Robert Rubin, one of Travis McMichael’s defense attorneys, argued that his 35-year-old client deserved the possibility of parole.
He said that Travis McMichael had “Mr. Arbery come up to him and grab the gun.” But Rubin considered his client’s decisions to arm himself and pursue Arbery as “reckless” and “thoughtless.”
“They are not evidence of a soul so darkened that it deserves to spend the rest of its life in prison,” Rubin said.
“It was not a planned murder. It was a gun fight that resulted in Mr Arbery’s death.”
Greg McMichael’s attorney, Laura Hogg, said her client did not intend for Arbery to die, not drawing his gun until his son had fired his shot.
“Greg McMichael didn’t leave his house hoping to kill that day,” Hogg told the judge. “He did not see his son firing that gun with anything other than fear and sadness. What this jury found was an unintentional act.”
Bryan’s lawyer said he showed remorse and cooperated with the police, helping them get to the truth of the cellphone video of the shooting.

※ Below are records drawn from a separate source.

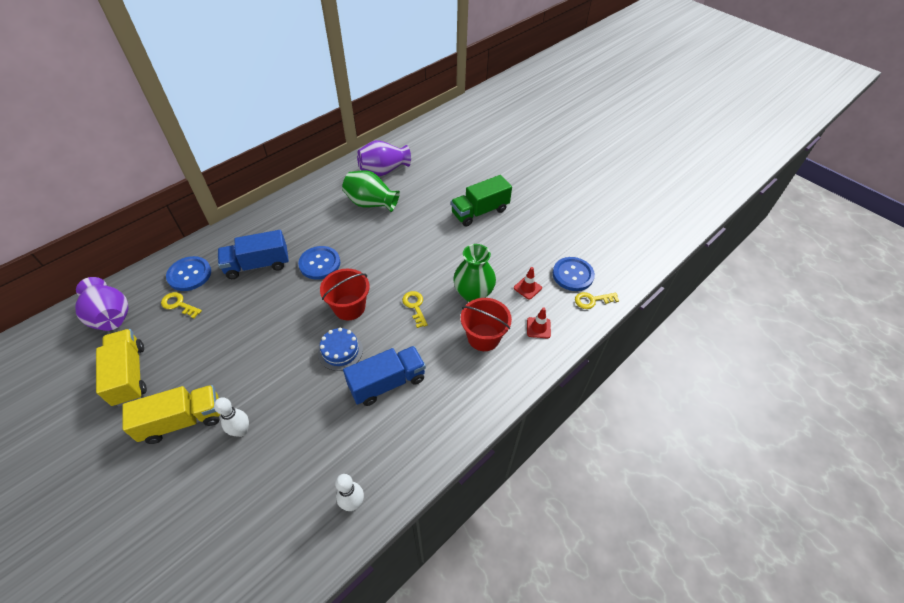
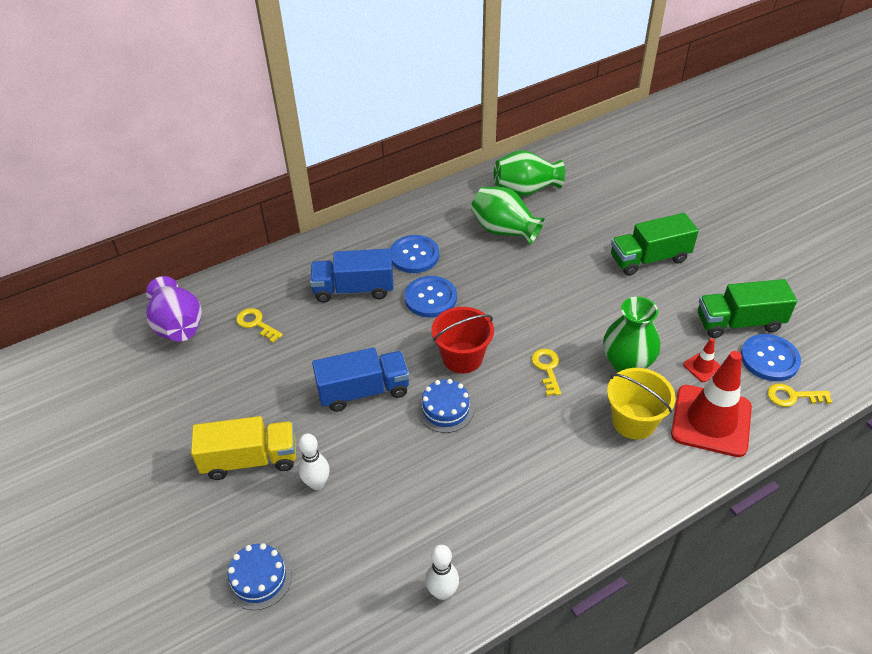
camera: 15 degrees right, 5 degrees down
(129, 375) = (194, 397): yellow truck -> none
(189, 274) = (271, 290): blue button -> blue button (414, 255)
(198, 522) = (259, 578): none -> blue cake
(384, 171) = (525, 190): purple vase -> green vase
(387, 383) = (501, 457): blue truck -> blue truck (363, 391)
(483, 337) = (634, 421): red bucket -> yellow bucket
(538, 328) = (711, 421): red traffic cone -> red traffic cone, size x2.31
(548, 251) = (739, 322): none -> green truck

“Mr. Brian is not the one who brought the gun,” said Kevin Gough. “He was unarmed. And I think it reflects their intentions.”
Brian is 52 years old, raising the possibility that he will spend the rest of his life in prison, even with the prospect of parole after serving 30 years.
The guilty verdicts against the men, delivered the day before Thanksgiving, celebrated a victory outside the Glynn County Courthouse for those who viewed Arbery’s death as part of a larger national countdown on racial injustice.
The three men were also convicted of aggravated assault, false imprisonment and criminal attempt to false imprisonment. Travis and Greg McMichael were sentenced to an additional 20 years for aggravated assault.
The McMichaels hold guns and jump into a pickup truck as they chase Arbery while running through their neighborhood on February 23, 2020. Bryan joins the chase in his truck and captures a cellphone video of Travis McMichael recording close-range shotgun explosions at Arbery. As he threw punches and grabbed the weapon.
The killing went unnoticed until two months later, when a graphic video leaked online and sparked national outrage. The Georgia Bureau of Investigation took over the case from the local police and soon arrested the three men.
Defense lawyers have said they plan to appeal the convictions. He has 30 days after sentencing.
The following month, the McMichaels and Brian face a second trial, this time in US District Court on federal hate crime charges. A judge has set February 7 for jury selection to begin. Prosecutors would argue that the three men violated Arbery’s civil rights and targeted him because he was black.